Brosi that, wie ihm befohlen, und das Apothekerrösle übergab ihm eine Handvoll Thee von seltsamer Mischung, mit der genauen Anweisung des Gebrauchs, und entwickelte dabei solch eine mütterliche Sorgfalt, untermischt mit liebevollen Erinnerungen an die Verstorbene, daß Brosi ein Brennen in den Augen verspürte.

»Ich rauch' nicht mehr. Ich lass' mein' Pfeif' gleich da,« – das war alles, was er hervorbrachte, und mehr stolpernd als gehend verließ er die Stube und das Haus; aber schon am Abend kam er wieder und sagte geradezu, wie er sich's ausgedacht, daß er eigentlich in Endringen keine Heimat habe, er sei dort bei seiner Mutterschwester und könne besser hier sein und erspare noch den Weg hin und her; wenn daher die Base (in der Gegend von Haldenbrunn nennt sich alles, was sich kennt, Vetter und Base) nichts dagegen habe, wolle er, solang der Kirchenbau noch daure, in ihrem Hause bleiben und für das Kochen einer warmen Suppe und die Unterkunft ein billiges Entgelt leisten.

»Mein' Moni schlaft bei mir, und wir haben sonst kein Bett,« entgegnete das Apothekerrösle, woraus Brosi, als des Einverständnisses sicher, auseinandersetzte, daß er ein paar Tage auf dem Heu schlafe, und sobald man mit einem Karren von Endringen herüber könne, hole er sein eigen Bett; es sei ihm ohnedies lieb, dies einzige Erbstück von seiner Mutter in guter Hand zu wissen, da er nicht sicher sei, daß ihm seine Hausleute nicht die Federn stehlen, während er auf Arbeit sei.

Es war während dieser Verhandlung Nacht geworden, und der Regen strömte wieder mächtig herab.
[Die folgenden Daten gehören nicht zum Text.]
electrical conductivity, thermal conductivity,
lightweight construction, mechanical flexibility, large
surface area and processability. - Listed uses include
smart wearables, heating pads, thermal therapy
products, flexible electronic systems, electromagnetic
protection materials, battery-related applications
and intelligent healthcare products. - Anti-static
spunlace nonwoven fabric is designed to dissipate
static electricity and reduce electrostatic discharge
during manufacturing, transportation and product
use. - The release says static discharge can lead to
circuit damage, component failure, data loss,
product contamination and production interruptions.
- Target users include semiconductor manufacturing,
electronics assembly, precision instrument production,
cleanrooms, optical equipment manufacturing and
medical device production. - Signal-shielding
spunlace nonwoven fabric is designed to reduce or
Ohne weitere Erörterung klopfte das Apothekerrösle wieder mit der Faust dreimal an die Wand und rief der Monika, sie solle gleich Wasser auf Feuer stellen und dem Brosi seinen Thee bereiten.

»Und ich will nicht,« schrie Monika, daß es im ganzen Hause gellte.
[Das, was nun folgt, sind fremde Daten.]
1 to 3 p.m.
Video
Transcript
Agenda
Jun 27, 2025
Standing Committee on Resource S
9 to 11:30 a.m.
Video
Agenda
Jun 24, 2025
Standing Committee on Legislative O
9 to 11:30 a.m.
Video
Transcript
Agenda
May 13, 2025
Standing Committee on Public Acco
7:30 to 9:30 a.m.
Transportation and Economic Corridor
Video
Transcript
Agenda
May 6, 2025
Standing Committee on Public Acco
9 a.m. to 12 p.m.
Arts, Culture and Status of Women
»Geh 'naus, sie ist noch bös,« winkte die Mutter dem Brosi und zwinkerte dabei mit den Augen so einverständlich, daß es Brosi graute vor dem, was er begonnen. Er gehorchte zögernd, aber kaum war er in der Küche, als Monika sie verließ, in die Stube eilte und lauten Zank erhob, daß die Mutter den Brosi ins Haus nehme, und beteuerte, daß sie in finsterer Nacht davongehe, wenn es dabei bleibe. Eine Weile überschrieen sich beide Frauen so sehr, daß man kaum die Stimme der einen von der der andern abscheiden konnte; dann trat eine Pause ein, in der man nur noch ein Weinen vernahm, und jetzt sagte die Mutter:

»Ich hab' den Brosi so fest wie einen Finger an der Hand. Der geht nicht mehr aus dem Haus, und niemand anders als du kriegt ihn, und du wirst mir's noch danken, wenn ich schon lang verfault bin.«

»Und ich geh' davon, so weit mich meine Füß' tragen,« rief Monika.

»Und kommst doch wieder,« entgegnete die Mutter ruhig; »sei froh, daß du bös auf ihn gewesen bist, eh' du ihn hast, du ersparst's für nachher.«

Das wollte dem unwillkürlich lauschenden Brosi doch nicht zu Sinn, er kam sich doch wieder wie verzaubert vor; und hätte er sich nicht geschämt, er wäre noch in der Nacht davongelaufen. Wer weiß auch, welch ein Trank ihm bereitet wird. Eben hatte es aber die Mutter dahin gebracht, daß ihm Monika die gemischten Kräuter in die Küche trug. Durch solche Hand, dessen war Brosi gewiß, geht kein Trank, der einem Böses anthut, und noch als er die schwankende Treppe hinaufstieg, hörte er Monika klagen:

»Mutter, Ihr habt's verschuldet, wenn ich von dieser Nacht an einen bösen Namen hab', daß ich keinem Menschen mehr frei ins Gesicht sehen kann.«

Wo solch ein Sinn daheim ist, hat keine Hexerei eine Gewalt – das war der Gedanke, mit dem sich Brosi in das duftende Heu niederlegte.